— Activities —
A) According to the court opinion, on what date did Local 726 file its charge with the Board?
B) List every full date in 2002 (month, day and year) that the Background section of the court opinion mentions. List each date once.
C) Reproduce the part of the court opinion starting at "A. The Charge" and ending at "bargaining unit employees.".

Forest Preserve District v. Illinois Labor Relations Board

861 N.E.2d 231, 308 Ill. Dec. 166, 369 Ill. App. 3d 733
CourtAppellate Court of Illinois
DecidedDecember 21, 2006
Docket1-05-0813
StatusPublished
Cited by14 cases

This text of 861 N.E.2d 231 (Forest Preserve District v. Illinois Labor Relations Board) is published on Counsel Stack Legal Research, covering Appellate Court of Illinois primary law. Counsel Stack provides free access to over 12 million legal documents including statutes, case law, regulations, and constitutions.

Bluebook
Forest Preserve District v. Illinois Labor Relations Board, 861 N.E.2d 231, 308 Ill. Dec. 166, 369 Ill. App. 3d 733 (Ill. Ct. App. 2006).

Opinion

PRESIDING JUSTICE QUINN

delivered the opinion of the court:

Petitioner Forest Preserve District of Cook County (District) filed a petition seeking direct review of an order from the Illinois State Labor Relations Board (Board) finding that the District had committed an unfair labor practice under sections 10(a)(1) and (a)(4) of the Illinois Public Labor Relations Act (Act) (5 ILCS 315/10(a)(l), (a)(4) (West 2002)). On appeal, the District contends that the Board exceeded its authority by committing several procedural errors and that the District did not commit an unfair labor practice under the Act where it had no obligation to bargain with respondent State and Municipal Teamsters, Chauffeurs and Helpers Union, Local 726 (Local 726). For the following reasons, we affirm the Board’s determination.

I. Background

A. The Charge and Amended Charge

On September 24, 2002, Local 726 filed a charge with the Board (case No. L — CA—03—020), alleging that the District had violated sections 10(a)(1) and (a)(4) of the Act. The charge alleged that on September 16, 2002, the District announced that it was implementing a plan to hire a private contractor to operate and manage the golf courses owned by the District, which would result in the layoff of approximately 97 employees represented by Local 726. The charge also alleged that the District made the decision to enter the private contract and implemented the decision without notice to and good-faith bargaining with Local 726 regarding the impact of the decision on bargaining unit employees.

On December 6, 2002, Local 726 amended its charge to include claims that in 2001, the District began considering a plan to hire a particular private contractor. The amended charge also alleged that when Local 726 learned of these plans, it made repeated requests to be involved in the decision-making. The District did not respond to Local 726’s requests, and on July 9, 2002, the District voted to hire the private contractor. The amended charge also stated that after hiring the private contractor, the District contacted Local 726 to discuss the effects of its decision. On September 16, 2002, the District gave notice that it intended to lay off bargaining unit members employed at the golf courses and driving ranges. On November 17, 2002, between 50 to 60 bargaining unit members were laid off.

— Data for review —
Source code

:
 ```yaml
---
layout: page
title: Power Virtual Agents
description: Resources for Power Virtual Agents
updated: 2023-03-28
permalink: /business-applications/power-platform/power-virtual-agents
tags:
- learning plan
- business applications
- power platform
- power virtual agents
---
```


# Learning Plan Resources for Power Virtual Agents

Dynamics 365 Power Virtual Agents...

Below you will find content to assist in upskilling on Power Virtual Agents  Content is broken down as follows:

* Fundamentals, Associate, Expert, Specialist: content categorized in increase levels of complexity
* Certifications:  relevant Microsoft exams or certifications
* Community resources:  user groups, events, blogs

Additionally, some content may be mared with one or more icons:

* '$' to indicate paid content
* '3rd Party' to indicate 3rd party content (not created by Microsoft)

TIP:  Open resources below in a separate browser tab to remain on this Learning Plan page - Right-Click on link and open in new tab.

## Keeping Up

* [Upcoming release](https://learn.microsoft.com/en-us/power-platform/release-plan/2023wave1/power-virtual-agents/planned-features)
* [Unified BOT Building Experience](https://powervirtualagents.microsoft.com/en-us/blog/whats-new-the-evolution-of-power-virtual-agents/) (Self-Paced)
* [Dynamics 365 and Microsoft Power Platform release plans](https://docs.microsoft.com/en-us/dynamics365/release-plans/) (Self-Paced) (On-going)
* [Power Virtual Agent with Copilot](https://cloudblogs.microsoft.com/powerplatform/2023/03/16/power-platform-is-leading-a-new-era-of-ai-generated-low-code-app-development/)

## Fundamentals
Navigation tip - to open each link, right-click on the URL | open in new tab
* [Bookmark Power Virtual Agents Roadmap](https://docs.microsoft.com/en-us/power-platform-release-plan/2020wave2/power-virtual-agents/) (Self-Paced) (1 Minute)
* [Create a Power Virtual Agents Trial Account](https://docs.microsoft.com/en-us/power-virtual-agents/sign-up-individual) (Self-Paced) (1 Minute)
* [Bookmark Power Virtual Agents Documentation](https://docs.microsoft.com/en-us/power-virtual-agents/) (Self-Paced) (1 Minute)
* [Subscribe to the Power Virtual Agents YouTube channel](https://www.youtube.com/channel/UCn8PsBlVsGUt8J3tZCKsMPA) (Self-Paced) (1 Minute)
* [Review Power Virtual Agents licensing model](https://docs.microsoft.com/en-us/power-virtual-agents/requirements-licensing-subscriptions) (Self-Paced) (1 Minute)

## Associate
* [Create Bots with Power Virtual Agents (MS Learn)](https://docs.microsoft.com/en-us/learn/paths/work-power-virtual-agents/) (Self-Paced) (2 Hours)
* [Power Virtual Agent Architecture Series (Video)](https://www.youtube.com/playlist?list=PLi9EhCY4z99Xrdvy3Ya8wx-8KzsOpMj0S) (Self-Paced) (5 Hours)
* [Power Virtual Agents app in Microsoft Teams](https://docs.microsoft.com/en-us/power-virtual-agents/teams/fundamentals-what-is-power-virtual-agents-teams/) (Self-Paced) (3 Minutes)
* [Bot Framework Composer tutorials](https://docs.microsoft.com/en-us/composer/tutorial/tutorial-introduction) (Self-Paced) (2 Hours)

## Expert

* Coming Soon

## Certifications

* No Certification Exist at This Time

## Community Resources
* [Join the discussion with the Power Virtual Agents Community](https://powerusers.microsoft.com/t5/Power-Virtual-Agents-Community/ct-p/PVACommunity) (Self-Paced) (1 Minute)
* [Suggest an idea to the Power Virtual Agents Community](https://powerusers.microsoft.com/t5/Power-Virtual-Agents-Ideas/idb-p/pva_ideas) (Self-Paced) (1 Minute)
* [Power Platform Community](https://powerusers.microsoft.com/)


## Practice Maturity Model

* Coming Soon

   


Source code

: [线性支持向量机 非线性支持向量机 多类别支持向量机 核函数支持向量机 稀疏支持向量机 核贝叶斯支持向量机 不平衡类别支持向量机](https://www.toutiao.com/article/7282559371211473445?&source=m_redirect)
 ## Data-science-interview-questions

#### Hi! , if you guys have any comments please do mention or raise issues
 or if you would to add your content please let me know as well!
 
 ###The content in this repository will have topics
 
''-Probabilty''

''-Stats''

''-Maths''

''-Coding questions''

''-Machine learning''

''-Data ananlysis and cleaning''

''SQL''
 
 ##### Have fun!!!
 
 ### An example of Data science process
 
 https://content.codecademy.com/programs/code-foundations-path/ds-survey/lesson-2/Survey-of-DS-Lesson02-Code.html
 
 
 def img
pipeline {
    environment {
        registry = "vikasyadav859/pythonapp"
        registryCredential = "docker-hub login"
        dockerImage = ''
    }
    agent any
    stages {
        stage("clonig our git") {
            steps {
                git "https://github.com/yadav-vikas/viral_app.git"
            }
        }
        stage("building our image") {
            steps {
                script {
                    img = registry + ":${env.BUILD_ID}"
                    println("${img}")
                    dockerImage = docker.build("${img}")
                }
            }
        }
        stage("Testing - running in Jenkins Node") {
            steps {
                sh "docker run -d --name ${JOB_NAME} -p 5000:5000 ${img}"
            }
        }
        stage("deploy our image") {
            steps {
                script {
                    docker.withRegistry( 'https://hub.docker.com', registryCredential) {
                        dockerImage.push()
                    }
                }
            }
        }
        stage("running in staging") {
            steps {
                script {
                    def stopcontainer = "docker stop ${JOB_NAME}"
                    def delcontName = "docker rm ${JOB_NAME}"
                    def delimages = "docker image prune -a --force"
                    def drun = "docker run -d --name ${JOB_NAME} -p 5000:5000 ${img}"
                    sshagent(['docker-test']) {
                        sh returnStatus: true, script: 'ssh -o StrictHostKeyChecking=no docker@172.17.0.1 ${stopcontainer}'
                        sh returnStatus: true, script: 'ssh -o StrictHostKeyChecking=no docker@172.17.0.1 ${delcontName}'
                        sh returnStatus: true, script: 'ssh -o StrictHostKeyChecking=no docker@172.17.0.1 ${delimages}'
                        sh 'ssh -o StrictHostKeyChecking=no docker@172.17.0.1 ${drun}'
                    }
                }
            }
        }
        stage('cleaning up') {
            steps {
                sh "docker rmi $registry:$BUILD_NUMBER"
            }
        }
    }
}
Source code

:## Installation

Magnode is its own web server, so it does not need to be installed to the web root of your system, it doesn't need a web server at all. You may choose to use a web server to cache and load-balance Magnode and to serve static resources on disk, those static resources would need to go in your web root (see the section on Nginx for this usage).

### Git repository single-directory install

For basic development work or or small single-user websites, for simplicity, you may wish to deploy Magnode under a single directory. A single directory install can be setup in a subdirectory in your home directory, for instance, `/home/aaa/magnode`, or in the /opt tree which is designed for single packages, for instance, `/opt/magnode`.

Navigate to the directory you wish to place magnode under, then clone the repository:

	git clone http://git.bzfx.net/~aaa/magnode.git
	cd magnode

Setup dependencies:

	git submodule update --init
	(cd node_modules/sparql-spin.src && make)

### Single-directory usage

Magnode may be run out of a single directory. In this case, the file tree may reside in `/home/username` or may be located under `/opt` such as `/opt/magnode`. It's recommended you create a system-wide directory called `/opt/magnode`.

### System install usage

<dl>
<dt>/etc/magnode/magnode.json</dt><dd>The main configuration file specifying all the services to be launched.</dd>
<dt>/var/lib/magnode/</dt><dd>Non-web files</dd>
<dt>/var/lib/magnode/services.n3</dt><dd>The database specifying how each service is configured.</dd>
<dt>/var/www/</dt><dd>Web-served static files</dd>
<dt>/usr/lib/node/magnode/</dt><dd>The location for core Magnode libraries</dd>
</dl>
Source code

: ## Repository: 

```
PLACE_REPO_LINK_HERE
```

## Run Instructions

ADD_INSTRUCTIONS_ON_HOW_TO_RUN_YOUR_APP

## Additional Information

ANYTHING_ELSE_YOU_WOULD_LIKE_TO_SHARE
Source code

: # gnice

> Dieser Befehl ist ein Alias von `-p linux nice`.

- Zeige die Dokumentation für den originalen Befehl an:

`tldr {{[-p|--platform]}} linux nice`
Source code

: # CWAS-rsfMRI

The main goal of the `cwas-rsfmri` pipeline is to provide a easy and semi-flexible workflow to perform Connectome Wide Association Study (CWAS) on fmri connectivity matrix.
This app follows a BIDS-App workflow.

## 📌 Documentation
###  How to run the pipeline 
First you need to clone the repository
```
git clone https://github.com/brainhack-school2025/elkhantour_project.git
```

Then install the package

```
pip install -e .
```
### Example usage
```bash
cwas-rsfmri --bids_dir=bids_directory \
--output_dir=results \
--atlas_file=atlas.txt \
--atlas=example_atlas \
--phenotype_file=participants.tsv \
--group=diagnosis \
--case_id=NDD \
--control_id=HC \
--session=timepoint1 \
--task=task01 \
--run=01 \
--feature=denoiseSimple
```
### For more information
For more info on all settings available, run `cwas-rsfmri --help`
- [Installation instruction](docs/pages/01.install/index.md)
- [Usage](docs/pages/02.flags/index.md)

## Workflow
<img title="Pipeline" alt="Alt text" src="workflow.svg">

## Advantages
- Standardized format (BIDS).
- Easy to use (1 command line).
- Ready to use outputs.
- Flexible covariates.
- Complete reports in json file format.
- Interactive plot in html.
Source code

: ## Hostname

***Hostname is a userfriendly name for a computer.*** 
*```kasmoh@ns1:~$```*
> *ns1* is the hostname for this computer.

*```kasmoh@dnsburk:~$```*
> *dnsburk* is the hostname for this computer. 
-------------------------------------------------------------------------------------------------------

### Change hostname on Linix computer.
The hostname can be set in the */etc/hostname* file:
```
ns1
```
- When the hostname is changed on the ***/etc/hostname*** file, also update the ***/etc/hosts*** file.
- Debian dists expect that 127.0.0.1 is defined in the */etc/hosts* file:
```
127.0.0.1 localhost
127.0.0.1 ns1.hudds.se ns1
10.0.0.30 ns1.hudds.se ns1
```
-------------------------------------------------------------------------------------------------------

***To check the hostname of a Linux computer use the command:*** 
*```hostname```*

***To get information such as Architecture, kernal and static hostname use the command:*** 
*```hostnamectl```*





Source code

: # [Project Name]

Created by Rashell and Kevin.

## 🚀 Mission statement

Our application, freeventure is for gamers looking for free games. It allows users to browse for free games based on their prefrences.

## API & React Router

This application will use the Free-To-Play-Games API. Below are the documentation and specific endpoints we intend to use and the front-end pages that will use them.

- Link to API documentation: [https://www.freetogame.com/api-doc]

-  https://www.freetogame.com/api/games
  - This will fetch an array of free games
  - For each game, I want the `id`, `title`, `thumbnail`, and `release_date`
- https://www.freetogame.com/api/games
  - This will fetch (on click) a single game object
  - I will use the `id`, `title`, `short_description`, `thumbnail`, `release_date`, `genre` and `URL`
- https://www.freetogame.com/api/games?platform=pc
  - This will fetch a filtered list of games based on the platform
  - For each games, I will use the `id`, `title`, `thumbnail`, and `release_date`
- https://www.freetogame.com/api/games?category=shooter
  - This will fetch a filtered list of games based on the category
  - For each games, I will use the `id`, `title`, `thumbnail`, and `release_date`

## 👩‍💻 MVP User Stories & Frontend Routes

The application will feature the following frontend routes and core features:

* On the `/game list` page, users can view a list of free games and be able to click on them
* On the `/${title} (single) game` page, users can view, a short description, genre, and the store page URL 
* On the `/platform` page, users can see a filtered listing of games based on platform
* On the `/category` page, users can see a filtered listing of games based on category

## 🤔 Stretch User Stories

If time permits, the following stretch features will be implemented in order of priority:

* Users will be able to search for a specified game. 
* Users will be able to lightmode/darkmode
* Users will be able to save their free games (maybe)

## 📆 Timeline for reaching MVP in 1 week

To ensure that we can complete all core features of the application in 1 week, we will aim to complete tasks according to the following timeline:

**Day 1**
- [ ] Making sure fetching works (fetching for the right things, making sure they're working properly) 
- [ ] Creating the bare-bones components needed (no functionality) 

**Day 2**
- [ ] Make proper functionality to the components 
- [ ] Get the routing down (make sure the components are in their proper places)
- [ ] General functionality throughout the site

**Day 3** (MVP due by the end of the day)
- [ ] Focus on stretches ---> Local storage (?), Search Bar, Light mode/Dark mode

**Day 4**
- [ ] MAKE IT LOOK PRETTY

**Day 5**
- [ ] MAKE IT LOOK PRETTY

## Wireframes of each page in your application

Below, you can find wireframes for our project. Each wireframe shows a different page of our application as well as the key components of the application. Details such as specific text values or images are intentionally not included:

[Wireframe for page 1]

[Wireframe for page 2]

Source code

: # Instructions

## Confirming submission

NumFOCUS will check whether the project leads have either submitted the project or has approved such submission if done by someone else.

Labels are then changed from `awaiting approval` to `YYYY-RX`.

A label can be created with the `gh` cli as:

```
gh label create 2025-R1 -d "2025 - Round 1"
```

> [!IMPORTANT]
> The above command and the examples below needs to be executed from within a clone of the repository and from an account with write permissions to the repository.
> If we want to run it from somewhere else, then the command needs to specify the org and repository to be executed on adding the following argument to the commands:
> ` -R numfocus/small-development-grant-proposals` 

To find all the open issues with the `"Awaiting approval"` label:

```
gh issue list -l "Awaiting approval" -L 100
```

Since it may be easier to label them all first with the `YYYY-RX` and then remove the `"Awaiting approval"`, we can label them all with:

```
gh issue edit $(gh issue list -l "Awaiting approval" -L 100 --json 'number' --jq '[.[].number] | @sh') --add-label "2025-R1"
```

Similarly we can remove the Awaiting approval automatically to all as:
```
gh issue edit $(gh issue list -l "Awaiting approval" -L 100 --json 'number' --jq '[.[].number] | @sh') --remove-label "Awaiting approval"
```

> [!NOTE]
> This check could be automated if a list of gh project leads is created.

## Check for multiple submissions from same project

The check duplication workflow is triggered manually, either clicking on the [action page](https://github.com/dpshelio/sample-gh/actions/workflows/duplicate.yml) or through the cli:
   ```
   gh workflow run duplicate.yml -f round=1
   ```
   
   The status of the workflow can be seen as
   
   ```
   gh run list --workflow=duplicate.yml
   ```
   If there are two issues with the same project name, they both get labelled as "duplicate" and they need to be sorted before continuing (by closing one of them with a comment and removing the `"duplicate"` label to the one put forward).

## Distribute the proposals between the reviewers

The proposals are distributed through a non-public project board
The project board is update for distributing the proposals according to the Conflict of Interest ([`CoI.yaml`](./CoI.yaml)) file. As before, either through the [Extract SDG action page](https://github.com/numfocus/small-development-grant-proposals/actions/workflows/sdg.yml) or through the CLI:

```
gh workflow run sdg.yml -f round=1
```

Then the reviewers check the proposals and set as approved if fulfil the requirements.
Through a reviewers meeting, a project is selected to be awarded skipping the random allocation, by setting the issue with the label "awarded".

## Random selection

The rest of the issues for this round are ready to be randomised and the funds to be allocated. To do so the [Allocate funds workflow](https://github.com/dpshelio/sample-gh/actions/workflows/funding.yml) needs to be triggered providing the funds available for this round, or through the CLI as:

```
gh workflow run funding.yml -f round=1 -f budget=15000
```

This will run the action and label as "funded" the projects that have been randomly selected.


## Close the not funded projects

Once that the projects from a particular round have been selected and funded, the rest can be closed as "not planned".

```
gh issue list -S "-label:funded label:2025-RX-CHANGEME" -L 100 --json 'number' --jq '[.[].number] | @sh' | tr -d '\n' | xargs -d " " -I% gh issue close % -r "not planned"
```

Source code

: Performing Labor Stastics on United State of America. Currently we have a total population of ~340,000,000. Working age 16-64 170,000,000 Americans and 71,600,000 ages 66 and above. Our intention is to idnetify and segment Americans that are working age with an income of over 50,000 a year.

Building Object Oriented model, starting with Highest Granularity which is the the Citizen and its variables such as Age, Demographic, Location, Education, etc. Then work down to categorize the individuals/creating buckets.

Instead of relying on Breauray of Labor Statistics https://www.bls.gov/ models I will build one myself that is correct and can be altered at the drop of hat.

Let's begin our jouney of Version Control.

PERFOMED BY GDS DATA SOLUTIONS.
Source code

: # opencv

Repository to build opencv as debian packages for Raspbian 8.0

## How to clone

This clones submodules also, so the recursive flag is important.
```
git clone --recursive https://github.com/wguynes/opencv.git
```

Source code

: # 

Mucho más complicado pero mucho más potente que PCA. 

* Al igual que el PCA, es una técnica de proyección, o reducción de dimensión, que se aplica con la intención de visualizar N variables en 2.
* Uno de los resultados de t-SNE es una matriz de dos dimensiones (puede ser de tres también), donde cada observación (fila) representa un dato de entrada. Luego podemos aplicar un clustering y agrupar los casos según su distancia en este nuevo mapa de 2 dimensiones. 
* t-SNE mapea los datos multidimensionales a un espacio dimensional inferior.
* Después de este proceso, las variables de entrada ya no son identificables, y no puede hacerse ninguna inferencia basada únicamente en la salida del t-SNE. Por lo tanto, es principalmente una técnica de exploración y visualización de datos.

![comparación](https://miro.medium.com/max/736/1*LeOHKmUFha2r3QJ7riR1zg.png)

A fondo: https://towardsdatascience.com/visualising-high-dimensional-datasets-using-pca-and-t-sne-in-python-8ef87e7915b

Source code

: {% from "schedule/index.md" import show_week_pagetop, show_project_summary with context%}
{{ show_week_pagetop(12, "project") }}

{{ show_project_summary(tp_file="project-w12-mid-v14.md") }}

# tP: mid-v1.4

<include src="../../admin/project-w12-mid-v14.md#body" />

— Answers by item number —
A) September 24, 2002

B) September 24, 2002; September 16, 2002; December 6, 2002; July 9, 2002; November 17, 2002

C)
A. The Charge and Amended Charge

On September 24, 2002, Local 726 filed a charge with the Board (case No. L — CA—03—020), alleging that the District had violated sections 10(a)(1) and (a)(4) of the Act. The charge alleged that on September 16, 2002, the District announced that it was implementing a plan to hire a private contractor to operate and manage the golf courses owned by the District, which would result in the layoff of approximately 97 employees represented by Local 726. The charge also alleged that the District made the decision to enter the private contract and implemented the decision without notice to and good-faith bargaining with Local 726 regarding the impact of the decision on bargaining unit employees.